[Source passage]
■ ■ ■ ■ ■ ■ ■
Behavioural Aspects Of Standard Costing

PLANNING AND OPERATIONAL VARIANCES       

A planning and operational approach to variance analysis divides the total variance into those variances which have arisen because of inaccurate planning or faulty standards (planning variances) and those variances which have been caused by adverse or favourable operational performance, compared with a standard which has been revised in hindsight (operational variances).

So far in this text we have been looking at variances which are calculated using what we will call the conventional approach to variance analysis, whereby an actual cost is compared with an original standard cost. In this section of the chapter we will be examining planning and operational variances. They are not really alternatives to the conventional approach, they merely provide a much more detailed analysis.

Basically, the planning and operational approach attempts to divide a total variance (which has been calculated conventionally) into a group of variances which have arisen because of inaccurate planning or faulty standards (planning variances) and a group of variances which have been caused by adverse or favourable operational performance (operational variances, surprisingly enough!).

Planning and operational variances may seem confusing if you do not have a really good grasp of the conventional approach and so, before you go any further, make sure that you understand everything that we covered so far in this Text. Go back over any areas you are unsure about.

Only when you are happy that you have mastered the basics should you begin on this section.

A planning variance (or revision variance) compares an original standard with a revised standard that should or would have been used if planners had known in advance what was going to happen.

An operational variance (or operating variance) compares an actual result with the revised standard.

Planning and operational variances are based on the principle that variances ought to be reported by taking as the main starting point, not the original standard, but a standard which can be seen, in hindsight, to be the optimum that should have been achievable.

Exponents of this approach argue that the monetary value of variances ought to be a realistic reflection of what the causes of the variances have cost the organisation. In other words they should show the cash (and profit) gained or lost as a consequence of operating results being different to what should have been achieved. Variances can be valued in this way by comparing actual results with a realistic standard or budget. Such variances are called operational variances.

Planning variances arise because the original standard and revised more realistic standards are different and have nothing to do with operational performance. In most cases, it is unlikely that anything could be done about planning variances: they are not controllable by operational managers but by senior management.

In other words the cause of a total variance might be one or both of:

  • Adverse or favourable operational performance (operational variance) • Inaccurate planning, or faulty standards (planning variance)

 

Calculating total planning and operational variances

We will begin by looking at how to split a total cost variance into its planning and operational components.
■ ■ ■ ■ ■ ■ ■
[Dataset excerpt]
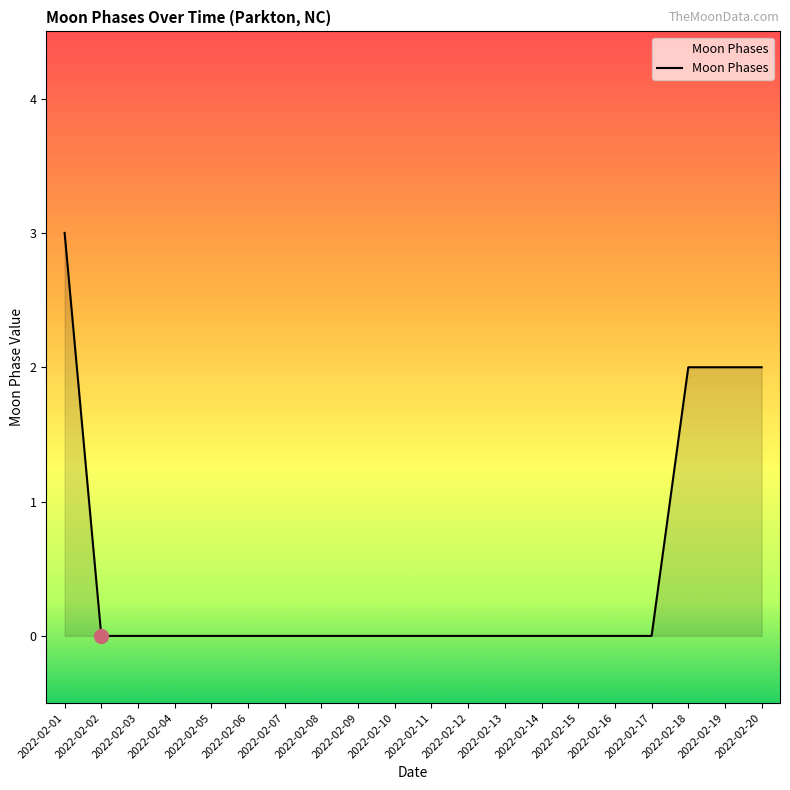

What is the maximum value shown in the chart?

3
■ ■ ■ ■ ■ ■ ■
[Questions on the material]
A) Reproduce the passage on planning and operational variances word for word, everything from "So far in this text we" down to "more detailed analysis.".
B) Write out every heading and title that appears in the passage on standard costing, in the order they occur.
The material that comes after the text is not needed here.

[Expected results]
A)
So far in this text we have been looking at variances which are calculated using what we will call the conventional approach to variance analysis, whereby an actual cost is compared with an original standard cost. In this section of the chapter we will be examining planning and operational variances. They are not really alternatives to the conventional approach, they merely provide a much more detailed analysis.

B)
Behavioural Aspects Of Standard Costing
PLANNING AND OPERATIONAL VARIANCES
Calculating total planning and operational variances